Depths
- First edition
- Author: Henning Mankell
- Original title: Djup
- Translator: Laurie Thompson
- Language: Swedish
- Genre: Genre fiction
- Publisher: Leopard Förlag (Swedish) Harvill Secker (English)
- Publication date: 2004
- Publication place: Sweden
- Published in English: 2006
- Media type: Print (Hardcover, Paperback)
- ISBN: 1-84343-263-3 (Eng. trans.)
- OCLC: 67375286

= Depths (novel) =

2004 novel by Henning Mankell

Depths (Djup in the original Swedish) is a 2004 novel by Swedish writer Henning Mankell.

== Plot ==
Ever since his childhood Svartman has been obsessed by exactness in the measurement of time or distance. He seeks solace through secretly observing or following people, and at night overcomes fear by cradling his most precious possession, his sounding lead. Svartman's obsessions and growing distrust of others leads him to submerge himself in a web of deceit involving his employer, Kristina and Sara which increasingly threatens to engulf him.

==Reception==
Writing in The New York Times, Lucy Ellmann criticised the novel's style, deprecating Mankell's writing as "woolly" and "staccato" and his use of metaphor and symbolism as overwrought.

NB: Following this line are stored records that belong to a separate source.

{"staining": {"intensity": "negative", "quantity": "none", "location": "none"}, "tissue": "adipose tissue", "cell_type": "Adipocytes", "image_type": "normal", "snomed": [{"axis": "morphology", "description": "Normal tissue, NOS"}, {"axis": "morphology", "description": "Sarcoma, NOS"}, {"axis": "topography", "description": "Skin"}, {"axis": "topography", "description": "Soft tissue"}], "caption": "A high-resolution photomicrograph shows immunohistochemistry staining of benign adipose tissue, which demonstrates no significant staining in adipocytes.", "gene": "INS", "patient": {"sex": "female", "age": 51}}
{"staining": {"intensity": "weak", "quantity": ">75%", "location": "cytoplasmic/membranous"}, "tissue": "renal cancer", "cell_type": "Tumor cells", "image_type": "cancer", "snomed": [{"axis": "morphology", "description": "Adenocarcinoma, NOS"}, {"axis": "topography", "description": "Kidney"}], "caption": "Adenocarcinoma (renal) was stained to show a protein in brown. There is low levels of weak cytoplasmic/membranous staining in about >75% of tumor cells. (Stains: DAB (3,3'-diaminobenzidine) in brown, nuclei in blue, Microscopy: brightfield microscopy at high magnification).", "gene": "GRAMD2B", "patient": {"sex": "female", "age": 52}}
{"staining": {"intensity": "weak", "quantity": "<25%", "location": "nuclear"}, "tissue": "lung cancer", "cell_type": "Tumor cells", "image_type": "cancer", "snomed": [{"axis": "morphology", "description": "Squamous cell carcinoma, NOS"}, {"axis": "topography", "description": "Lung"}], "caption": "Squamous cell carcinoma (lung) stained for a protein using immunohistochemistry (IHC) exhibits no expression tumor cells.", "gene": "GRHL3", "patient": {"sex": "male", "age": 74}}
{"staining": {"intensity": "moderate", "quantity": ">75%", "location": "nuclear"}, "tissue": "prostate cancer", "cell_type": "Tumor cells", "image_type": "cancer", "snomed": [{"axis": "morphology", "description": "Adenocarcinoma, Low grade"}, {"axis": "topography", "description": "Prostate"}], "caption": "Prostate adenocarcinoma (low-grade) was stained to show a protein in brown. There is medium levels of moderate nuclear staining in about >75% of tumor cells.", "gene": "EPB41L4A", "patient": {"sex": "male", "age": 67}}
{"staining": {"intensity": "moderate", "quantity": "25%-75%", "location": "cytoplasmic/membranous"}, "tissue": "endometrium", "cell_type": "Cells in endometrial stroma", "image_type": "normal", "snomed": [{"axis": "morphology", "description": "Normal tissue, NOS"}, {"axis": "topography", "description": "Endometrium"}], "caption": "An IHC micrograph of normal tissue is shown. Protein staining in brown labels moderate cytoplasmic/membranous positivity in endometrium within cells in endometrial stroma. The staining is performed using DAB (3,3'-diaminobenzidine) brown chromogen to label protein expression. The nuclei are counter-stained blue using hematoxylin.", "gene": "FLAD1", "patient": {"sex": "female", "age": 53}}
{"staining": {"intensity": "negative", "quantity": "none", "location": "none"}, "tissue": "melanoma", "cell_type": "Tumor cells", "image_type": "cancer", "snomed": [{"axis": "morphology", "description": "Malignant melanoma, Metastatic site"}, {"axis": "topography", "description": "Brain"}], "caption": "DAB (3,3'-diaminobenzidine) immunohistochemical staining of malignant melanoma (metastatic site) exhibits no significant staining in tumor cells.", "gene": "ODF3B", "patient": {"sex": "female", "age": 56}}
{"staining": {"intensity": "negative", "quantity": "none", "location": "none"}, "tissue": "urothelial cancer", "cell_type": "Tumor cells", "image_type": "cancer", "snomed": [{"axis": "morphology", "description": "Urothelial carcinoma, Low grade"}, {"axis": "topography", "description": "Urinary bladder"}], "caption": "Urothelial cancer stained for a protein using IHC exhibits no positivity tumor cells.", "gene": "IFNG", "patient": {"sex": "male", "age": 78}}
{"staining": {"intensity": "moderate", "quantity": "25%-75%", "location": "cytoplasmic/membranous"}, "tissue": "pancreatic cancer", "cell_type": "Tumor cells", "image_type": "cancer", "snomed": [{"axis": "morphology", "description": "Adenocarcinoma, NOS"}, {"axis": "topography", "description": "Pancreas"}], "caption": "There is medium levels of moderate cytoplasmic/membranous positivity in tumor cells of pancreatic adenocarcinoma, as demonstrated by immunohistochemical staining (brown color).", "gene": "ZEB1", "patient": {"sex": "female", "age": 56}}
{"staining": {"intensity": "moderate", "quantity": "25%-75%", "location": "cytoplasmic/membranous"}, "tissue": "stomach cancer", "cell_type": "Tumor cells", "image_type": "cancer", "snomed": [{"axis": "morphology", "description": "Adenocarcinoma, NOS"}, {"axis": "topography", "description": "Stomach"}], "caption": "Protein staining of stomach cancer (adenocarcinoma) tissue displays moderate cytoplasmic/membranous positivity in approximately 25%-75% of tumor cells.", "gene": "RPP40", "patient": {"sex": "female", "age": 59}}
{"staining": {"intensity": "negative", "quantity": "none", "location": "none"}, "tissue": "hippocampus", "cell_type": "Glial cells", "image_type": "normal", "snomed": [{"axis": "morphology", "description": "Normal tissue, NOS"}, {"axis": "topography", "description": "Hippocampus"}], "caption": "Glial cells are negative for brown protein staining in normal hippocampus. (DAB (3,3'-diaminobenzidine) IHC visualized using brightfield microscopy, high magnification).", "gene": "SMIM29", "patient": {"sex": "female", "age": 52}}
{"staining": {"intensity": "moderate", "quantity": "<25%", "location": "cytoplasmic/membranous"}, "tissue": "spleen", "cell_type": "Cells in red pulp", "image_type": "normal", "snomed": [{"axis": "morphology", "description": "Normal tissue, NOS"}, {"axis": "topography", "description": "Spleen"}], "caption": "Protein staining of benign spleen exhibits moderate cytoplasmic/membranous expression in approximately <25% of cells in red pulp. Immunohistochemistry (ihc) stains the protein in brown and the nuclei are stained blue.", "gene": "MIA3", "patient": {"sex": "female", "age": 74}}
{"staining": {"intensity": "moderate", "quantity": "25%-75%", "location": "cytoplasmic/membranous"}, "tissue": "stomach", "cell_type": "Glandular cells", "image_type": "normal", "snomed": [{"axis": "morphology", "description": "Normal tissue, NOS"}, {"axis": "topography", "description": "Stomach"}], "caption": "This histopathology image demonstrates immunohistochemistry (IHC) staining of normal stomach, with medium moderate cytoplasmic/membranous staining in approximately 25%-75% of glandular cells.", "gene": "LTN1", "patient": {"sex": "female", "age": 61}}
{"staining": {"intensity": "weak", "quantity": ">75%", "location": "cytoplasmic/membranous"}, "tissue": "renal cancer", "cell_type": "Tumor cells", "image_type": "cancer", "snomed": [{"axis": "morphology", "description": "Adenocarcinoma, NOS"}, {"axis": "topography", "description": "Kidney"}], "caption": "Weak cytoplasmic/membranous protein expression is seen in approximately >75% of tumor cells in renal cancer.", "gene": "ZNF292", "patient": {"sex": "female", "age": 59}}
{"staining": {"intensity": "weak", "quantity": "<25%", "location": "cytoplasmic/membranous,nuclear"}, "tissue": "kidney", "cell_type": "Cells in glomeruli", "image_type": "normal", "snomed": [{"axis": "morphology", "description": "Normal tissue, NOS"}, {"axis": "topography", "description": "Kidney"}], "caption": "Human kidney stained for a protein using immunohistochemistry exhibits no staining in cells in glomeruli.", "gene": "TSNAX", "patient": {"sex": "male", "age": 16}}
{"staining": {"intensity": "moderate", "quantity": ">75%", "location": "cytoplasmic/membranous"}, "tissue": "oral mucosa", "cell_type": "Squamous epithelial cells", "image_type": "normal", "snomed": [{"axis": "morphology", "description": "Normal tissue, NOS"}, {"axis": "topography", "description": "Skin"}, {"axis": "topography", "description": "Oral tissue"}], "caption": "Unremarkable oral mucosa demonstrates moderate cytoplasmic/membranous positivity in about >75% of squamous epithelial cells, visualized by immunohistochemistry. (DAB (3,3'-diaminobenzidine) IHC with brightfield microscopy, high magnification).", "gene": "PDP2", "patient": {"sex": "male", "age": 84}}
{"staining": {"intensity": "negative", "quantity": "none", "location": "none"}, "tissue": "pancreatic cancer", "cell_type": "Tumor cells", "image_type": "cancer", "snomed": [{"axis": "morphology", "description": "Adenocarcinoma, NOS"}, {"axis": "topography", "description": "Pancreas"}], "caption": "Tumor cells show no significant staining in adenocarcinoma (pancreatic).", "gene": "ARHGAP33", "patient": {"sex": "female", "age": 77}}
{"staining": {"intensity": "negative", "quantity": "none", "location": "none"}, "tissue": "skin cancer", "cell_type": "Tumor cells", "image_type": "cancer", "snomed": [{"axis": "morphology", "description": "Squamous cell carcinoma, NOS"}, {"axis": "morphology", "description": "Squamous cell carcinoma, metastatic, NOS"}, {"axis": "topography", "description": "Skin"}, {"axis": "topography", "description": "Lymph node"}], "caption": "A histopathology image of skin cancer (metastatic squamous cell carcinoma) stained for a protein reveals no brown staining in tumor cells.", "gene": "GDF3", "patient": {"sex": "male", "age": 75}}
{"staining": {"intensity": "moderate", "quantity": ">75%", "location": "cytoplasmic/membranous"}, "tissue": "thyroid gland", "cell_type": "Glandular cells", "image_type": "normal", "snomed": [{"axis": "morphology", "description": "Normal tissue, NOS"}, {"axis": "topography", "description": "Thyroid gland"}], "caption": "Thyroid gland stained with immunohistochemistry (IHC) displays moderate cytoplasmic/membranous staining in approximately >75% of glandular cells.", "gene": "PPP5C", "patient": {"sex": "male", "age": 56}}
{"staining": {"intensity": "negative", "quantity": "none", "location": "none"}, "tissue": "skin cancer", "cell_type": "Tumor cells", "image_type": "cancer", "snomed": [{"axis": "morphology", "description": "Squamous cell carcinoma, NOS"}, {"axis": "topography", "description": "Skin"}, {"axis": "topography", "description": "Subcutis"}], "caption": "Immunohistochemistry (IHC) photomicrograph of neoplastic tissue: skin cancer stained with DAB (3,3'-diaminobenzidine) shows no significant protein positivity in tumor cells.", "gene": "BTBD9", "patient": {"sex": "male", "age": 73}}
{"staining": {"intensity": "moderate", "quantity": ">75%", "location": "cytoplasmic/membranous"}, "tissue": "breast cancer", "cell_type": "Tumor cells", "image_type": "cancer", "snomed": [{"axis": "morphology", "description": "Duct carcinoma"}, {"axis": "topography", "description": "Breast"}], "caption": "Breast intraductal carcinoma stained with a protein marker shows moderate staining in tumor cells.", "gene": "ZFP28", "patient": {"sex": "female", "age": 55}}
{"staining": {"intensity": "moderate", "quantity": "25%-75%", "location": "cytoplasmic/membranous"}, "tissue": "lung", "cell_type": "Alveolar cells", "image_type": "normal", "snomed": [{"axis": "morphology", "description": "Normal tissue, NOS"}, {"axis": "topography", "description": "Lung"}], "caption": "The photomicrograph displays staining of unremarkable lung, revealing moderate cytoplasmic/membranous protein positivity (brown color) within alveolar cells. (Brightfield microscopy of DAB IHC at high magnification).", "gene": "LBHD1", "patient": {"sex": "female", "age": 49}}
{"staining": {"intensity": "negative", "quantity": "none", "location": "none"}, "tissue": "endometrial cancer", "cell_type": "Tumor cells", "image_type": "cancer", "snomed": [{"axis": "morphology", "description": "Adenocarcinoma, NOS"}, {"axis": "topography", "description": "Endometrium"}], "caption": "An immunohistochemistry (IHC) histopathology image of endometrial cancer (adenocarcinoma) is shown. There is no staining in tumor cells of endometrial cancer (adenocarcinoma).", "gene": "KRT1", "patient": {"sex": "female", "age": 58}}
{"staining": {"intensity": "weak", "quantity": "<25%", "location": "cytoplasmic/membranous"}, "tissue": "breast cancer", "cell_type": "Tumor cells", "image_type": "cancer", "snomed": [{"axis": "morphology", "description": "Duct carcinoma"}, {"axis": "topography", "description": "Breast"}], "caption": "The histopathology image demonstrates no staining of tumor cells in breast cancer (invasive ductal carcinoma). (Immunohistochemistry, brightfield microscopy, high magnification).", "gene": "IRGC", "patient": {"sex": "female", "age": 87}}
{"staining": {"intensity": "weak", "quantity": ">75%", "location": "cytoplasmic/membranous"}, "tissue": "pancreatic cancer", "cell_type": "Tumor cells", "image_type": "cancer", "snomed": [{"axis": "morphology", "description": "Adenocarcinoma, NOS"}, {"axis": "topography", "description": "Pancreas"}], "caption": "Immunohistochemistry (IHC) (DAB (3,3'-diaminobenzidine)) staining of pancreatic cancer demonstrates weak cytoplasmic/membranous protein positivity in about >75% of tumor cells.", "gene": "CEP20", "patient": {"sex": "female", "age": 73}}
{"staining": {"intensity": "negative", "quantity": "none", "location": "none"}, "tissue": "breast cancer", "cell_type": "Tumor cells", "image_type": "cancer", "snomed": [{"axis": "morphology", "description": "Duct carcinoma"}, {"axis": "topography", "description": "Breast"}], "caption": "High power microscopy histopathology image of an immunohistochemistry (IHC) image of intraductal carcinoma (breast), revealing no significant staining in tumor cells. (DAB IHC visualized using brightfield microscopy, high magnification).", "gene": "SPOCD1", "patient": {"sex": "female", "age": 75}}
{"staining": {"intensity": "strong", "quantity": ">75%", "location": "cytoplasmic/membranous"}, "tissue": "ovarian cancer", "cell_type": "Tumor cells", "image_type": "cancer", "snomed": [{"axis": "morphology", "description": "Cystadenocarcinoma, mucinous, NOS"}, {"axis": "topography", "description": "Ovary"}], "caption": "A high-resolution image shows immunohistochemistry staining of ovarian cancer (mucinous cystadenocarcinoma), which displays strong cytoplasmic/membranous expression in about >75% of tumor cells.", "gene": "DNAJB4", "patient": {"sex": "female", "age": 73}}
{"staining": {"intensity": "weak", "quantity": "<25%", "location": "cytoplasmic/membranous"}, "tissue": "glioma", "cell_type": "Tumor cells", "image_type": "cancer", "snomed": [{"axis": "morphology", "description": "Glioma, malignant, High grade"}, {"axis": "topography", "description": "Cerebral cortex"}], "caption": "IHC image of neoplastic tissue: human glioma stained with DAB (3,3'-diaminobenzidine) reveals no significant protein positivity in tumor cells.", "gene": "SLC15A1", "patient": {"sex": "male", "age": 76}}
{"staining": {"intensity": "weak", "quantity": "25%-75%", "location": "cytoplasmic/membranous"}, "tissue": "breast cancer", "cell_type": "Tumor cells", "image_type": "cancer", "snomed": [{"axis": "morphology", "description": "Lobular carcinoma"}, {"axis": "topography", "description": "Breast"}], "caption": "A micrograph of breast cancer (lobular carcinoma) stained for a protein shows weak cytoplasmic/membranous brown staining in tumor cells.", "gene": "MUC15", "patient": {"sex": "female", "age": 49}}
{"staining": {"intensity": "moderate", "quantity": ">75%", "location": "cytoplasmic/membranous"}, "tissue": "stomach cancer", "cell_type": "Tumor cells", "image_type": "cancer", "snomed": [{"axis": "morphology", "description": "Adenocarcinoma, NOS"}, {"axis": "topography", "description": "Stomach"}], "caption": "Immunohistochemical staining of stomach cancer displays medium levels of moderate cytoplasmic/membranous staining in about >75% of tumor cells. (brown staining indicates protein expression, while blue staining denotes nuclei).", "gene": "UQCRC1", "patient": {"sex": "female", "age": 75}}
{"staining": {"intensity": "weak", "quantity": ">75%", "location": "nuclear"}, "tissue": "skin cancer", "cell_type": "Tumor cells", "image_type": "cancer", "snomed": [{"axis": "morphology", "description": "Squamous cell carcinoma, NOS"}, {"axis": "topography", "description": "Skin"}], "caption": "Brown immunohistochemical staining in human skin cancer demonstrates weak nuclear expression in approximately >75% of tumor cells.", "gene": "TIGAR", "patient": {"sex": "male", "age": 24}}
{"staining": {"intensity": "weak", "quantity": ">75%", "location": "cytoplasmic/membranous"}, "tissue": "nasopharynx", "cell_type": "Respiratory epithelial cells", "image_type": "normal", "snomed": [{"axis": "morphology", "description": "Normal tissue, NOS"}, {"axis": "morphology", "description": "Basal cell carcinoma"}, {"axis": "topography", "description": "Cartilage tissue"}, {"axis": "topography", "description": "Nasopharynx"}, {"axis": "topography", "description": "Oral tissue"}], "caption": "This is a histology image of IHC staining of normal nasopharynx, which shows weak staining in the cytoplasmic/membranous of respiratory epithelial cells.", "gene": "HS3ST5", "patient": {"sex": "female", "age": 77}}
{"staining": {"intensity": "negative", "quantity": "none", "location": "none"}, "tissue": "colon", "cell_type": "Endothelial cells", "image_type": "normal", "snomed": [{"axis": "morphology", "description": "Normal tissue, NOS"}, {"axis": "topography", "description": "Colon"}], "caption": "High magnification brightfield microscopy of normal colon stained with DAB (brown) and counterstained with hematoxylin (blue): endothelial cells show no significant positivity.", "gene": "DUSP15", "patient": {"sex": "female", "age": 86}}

For The Guardian, Ian Thomson also criticised the writing as staccato and pretentious, but was more positive about the novel as a whole, praising the evocation of the Baltic seascape and the novel's "old-fashioned moral force". Paul Binding's review for The Independent mostly described the book's plot, but was uniformly positive about its narrative force.